Yataktan çıkıp ilk defa gördüğü yatak odasını turlarken kocaman bir cam dolap onu karşıladı ve karşısında çerçevelenmiş fotoğraflarını gördü. Bunu görünce mutlu olması gerekiyordu ama sevgilisini onu bir haftadır kapattığı odada kendi fotoğrafları bundan yüzlercesini görmüştü. Seungcheol onu her daim takip etmişti. Bir sürü gizliden çekilmiş fotoğrafları vardı ve hepsi duvara asılıydı. Jeonghan o manzaradan korkmuştu. Çıplak olduğu fotoğraflar, uyuduğu fotoğraflar, okuldayken fotoğrafları, yatakta çekilen fotoğrafları, Jeonghan hiçbir zaman sevgilisinin ondan kameraya bakmasını istediğini hatırlamadı ve bu yüzden fotoğraflar onu korkuttu. Seungcheol bir saplantılıydı, Jeonghan korksa bile bunu kabul etmek zorunda kaldı.

Odanın içini turlarken yanı başında duran çekmecenin üzerinde yazılan notu gördü. Dikkatle nota bakarken yazılanları okudu.

“sevgilim beni bekleme, işim var, güzelce uyu ve seni öperek uyandırmamı bekle.”
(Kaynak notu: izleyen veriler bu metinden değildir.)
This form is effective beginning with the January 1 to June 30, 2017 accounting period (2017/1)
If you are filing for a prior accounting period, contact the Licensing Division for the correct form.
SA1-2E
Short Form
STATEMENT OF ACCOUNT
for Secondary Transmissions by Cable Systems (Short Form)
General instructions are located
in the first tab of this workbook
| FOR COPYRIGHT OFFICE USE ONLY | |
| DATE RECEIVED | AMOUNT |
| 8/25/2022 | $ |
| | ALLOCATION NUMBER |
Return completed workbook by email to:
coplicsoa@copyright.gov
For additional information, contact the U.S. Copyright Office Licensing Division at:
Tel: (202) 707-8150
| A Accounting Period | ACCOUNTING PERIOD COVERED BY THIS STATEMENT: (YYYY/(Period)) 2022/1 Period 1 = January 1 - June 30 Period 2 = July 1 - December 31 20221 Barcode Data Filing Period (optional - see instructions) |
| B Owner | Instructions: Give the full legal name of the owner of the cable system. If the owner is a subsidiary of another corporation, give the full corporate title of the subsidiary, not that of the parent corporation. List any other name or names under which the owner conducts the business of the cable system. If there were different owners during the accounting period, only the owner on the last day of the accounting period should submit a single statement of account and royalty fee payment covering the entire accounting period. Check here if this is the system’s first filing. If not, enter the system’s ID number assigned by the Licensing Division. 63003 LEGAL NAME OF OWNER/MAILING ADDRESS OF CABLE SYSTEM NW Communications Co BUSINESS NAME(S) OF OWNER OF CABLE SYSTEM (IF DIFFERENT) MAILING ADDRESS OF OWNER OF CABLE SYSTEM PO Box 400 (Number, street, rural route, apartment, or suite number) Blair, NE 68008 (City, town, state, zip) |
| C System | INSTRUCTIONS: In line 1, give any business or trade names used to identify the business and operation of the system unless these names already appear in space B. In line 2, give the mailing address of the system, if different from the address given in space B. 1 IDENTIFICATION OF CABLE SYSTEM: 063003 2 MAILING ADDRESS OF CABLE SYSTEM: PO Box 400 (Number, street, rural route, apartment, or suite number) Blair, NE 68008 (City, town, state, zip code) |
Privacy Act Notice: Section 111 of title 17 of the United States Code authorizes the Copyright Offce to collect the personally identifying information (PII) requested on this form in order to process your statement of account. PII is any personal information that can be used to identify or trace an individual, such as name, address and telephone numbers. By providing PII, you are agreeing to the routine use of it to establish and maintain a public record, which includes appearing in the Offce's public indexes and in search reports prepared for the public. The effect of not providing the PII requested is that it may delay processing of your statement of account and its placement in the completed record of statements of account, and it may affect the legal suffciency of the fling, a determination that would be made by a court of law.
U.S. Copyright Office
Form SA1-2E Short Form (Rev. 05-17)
Güzel yüzlü erkek bu yazıyla ne hissedeceğini bilemezken üşüdüğünü hissetti. Kollarını kendine sararken haala sevgilisinin bol siyah tişörtü ve kendi iç çamaşırıyla olduğunu fark etti. Kendini ısıtmak için yatağa bakarken hiç yoktansa dışarıyı görmek için Seungcheol’un dolabına yöneldi. Cam dolabı aralayıp kalın bir şeyler bakındı ve sonunda koyu yeşil bir kapşonla kendine olabileceğini düşündüğü siyah bir eşofman altı çıkarıp giydi. Kıyafetleri giyip dolabın kapağını kapatırken ilk defa sevgilisinin kişisel eşyalarını gördüğünü fark etti. İki yıldır tanıyamadığı sevgilisi…
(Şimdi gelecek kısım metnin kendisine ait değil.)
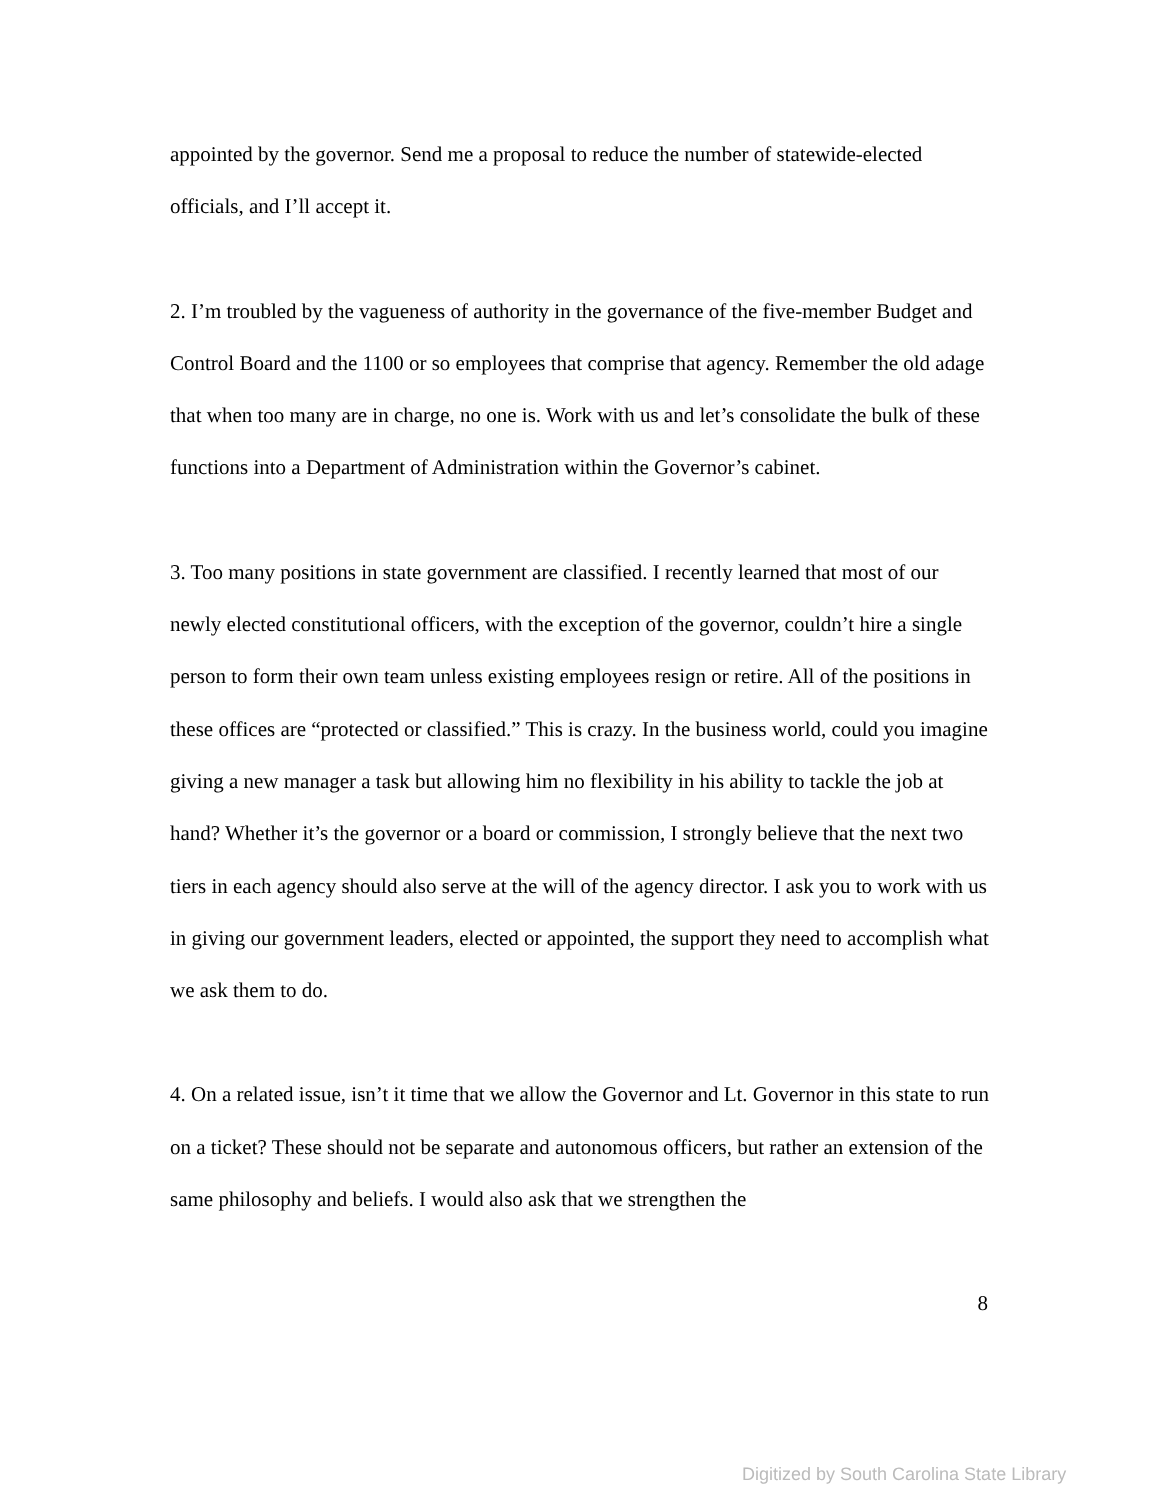appointed by the governor. Send me a proposal to reduce the number of statewide-elected officials, and I’ll accept it.
2. I’m troubled by the vagueness of authority in the governance of the five-member Budget and Control Board and the 1100 or so employees that comprise that agency. Remember the old adage that when too many are in charge, no one is. Work with us and let’s consolidate the bulk of these functions into a Department of Administration within the Governor’s cabinet.
3. Too many positions in state government are classified. I recently learned that most of our newly elected constitutional officers, with the exception of the governor, couldn’t hire a single person to form their own team unless existing employees resign or retire. All of the positions in these offices are “protected or classified.” This is crazy. In the business world, could you imagine giving a new manager a task but allowing him no flexibility in his ability to tackle the job at hand? Whether it’s the governor or a board or commission, I strongly believe that the next two tiers in each agency should also serve at the will of the agency director. I ask you to work with us in giving our government leaders, elected or appointed, the support they need to accomplish what we ask them to do.
4. On a related issue, isn’t it time that we allow the Governor and Lt. Governor in this state to run on a ticket? These should not be separate and autonomous officers, but rather an extension of the same philosophy and beliefs. I would also ask that we strengthen the
8
Digitized by South Carolina State Library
Jeonghan odada gezinirken odanın ne kadar geniş olduğunu fark etti. Kendi kaldığı ucuz dairesinden daha büyüktü dese yeridir. Sahi o bu kadar ucuz bir hayattayken onu nasıl sevebildiğini düşünüyordu? Güzel çocuk düşündü. Onda farklı olan neydi?